How to Test Variables Correlation in Data Science?

Eqibuana
7 min readJul 7, 2021

--

INTRODUCTION

First of all, you have to understand what the difference between categorical and continuous variables/features/values in data science. Categorical variable (also called qualitative variable) is a variable used in data science as a group, e.g. gender(male and female, smoking and non-smoking customers, and so on), while continuous variable is described as numerical value that can take any value between its minimum and maximum value (such as: age, salary, etc).

After knowing what the difference of these two variables is, we are going through some approaches that will be discussed below for categorical-categorical, categorical-continuous, continuous-categorical, and continuous-continuous variables relationship.

picture 1. Correlation Approach for Categorical and Continuous Variables

PEARSON’S CORRELATION COEFFICIENT

Pearson’s correlation coefficient (PCC) is a measure of linear correlation between 2 data set. the formula of PCC is the covariance of two variables, divided by the product of their standard deviations as shown below, so it is essentially normalized measurement of the covariance and the result is in the range of -1 (negatively perfect correlation) and +1(positively perfect correlation).

picture 2. Pearson’s Correlation Coefficient Formula

The Pearson’s Correlation Coefficient us calculated automatically in python using the code given on the picture 3. How the r value represents the shape of the curve is given below:

picture 3. Pearson Correlation Value (r) Represents The Shape of The Curve

We can classify the strength of linear correlation (r) into:
- very strong: r>0.8 or r<-0.8
- strong: 0.6>r≥0.8 or -0.8≥r>-0.6
- moderate: 0.4>r≥0.6 or -0.6≥r>-0.4
- weak: 0.2>r≥0.4 or -0.4≥r>-0.2
- very weak: 0>r≥0.2 or -0.2≥r>-0
- no relationship: r=0

Some requirements need to be met for calculating the Pearson’s correlation coefficient:
1. Scale of measurement should be interval or ratio
2. Variables should be approximately normally distributed
3. The correlation should be linear
4. No outliers in the data set

ANALYSIS OF VARIANCE(ANOVA)

Analysis of Variance (ANOVA) is a statistical test used to compare two or more means of groups together. ANOVA analysis is suitable for situations in which one variable is categorical and the other variable is quantitative variable. We can transform the data from continuous variable into quantitative by selecting a category and binning the variable. The independent variable should be transformed into a categorical variable, while the dependent variable will stay continuous.

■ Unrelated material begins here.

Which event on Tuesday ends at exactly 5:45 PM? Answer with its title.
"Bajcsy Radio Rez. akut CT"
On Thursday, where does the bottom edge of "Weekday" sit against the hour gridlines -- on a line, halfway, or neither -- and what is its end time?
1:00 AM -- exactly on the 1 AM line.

After the variables have been transformed and are ready to be analyzed, we can use the statsmodel library to carry out an ANOVA test on selected features.

picture 4. Anova test

ANOVA Hypotheses:
- Null Hypothesis: Groups’ means are equal (no variation in means of groups)/ no significant difference amongst the groups
H0: μ1=μ2=…=μp
- Alternative hypothesis: At least, one group mean is different from other groups/ there is a significant difference amongst the groups
H1: All μ are not equal

How ANOVA works:
- Check sample sizes: equal number of observation in each group
- Calculate Mean Square for each group (MS) (SS of group/level-1): level-1 is a degree of freedom (df) for a group
- Calculate Mean Square Error (MSE) (SS error/df of residuals)
- Calculate F value (MS of group (MSE)
- Calculate p-value based on F value and degrees of freedom (df)

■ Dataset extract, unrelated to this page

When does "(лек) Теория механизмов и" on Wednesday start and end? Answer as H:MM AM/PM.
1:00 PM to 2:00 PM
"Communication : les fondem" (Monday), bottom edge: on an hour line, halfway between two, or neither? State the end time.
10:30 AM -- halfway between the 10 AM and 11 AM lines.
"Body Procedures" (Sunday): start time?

Here, how to interpret the ANOVA. The p value obtained from ANOVA analysis is significant (p < 0.05), therefore, we conclude that there are significant differences among treatments. As seen on the ANOVA above, C(partner_status, sum) and C(C(fcategory, Sum):C(partner_status, Sum) have p-value < 0.05, so we can conclude that there is a significant difference on these two variables, in other words, the null hypothesis is rejected and the alternative hypothesis is supported. On the other hand, F value is inversely related to p value and higher F value (greater than F critical value) indicates a significant p value.

There are certain assumptions, we need to make before performing ANOVA:
1. The observations are obtained independently and randomly from the population defined by the factor levels
2. The data for each factor level is normally distributed
3. Independence of cases: the sample cases should be independent of each other
4. Homogeneity of variance: Homogeneity means that the variance among the groups should be approximately equal

The assumption of homogeneity of variance can be tested by using tests such as Levene’s test or the Brown-Forsythe Test, while the normality of the distribution can be tested using histogram, the values of skewness and kurtosis or using test such as Shapiro-Wilk. The assumption of independence can be determined from the design of the study.

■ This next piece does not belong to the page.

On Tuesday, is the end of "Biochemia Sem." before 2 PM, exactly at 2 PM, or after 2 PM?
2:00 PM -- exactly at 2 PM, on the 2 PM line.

ANOVA is classified into 3 types:
1. One-way ANOVA: just has one independent variable
e.g. differences in corona cases can be assessed by Country (2 or more categories to compare)
2. Two-way ANOVA (also called factorial ANOVA): using 2 independent variables
e.g. examine difference in corona cases (dependent variable/y) by age group (independent variable 1) and gender (independent variable 2)
3. N-Way Anova: we can utilize more than two independent variables (widely known as MANOVA test)
e.g. potensial differences in Corona cases can be examined by Country, Gender, Age group, ethnicity at the same time.

CHI-SQUARED TEST

Chi-squared test is a statistical test to find out difference between the observed and the expected value used for classification problems where input variables (independent variables) are also categorical. While conducting chi-squared test we need to initial 2 hypotheses:
1. H0 (Null hypothesis): the 2 compared variables are independent
2. H1 (Alternative Hypothesis): the 2 variables are dependent

If the p-value obtained is less than 0.05, we reject the H0 and accept the H1, and if p-value is higher than 0.05 we accept the H0.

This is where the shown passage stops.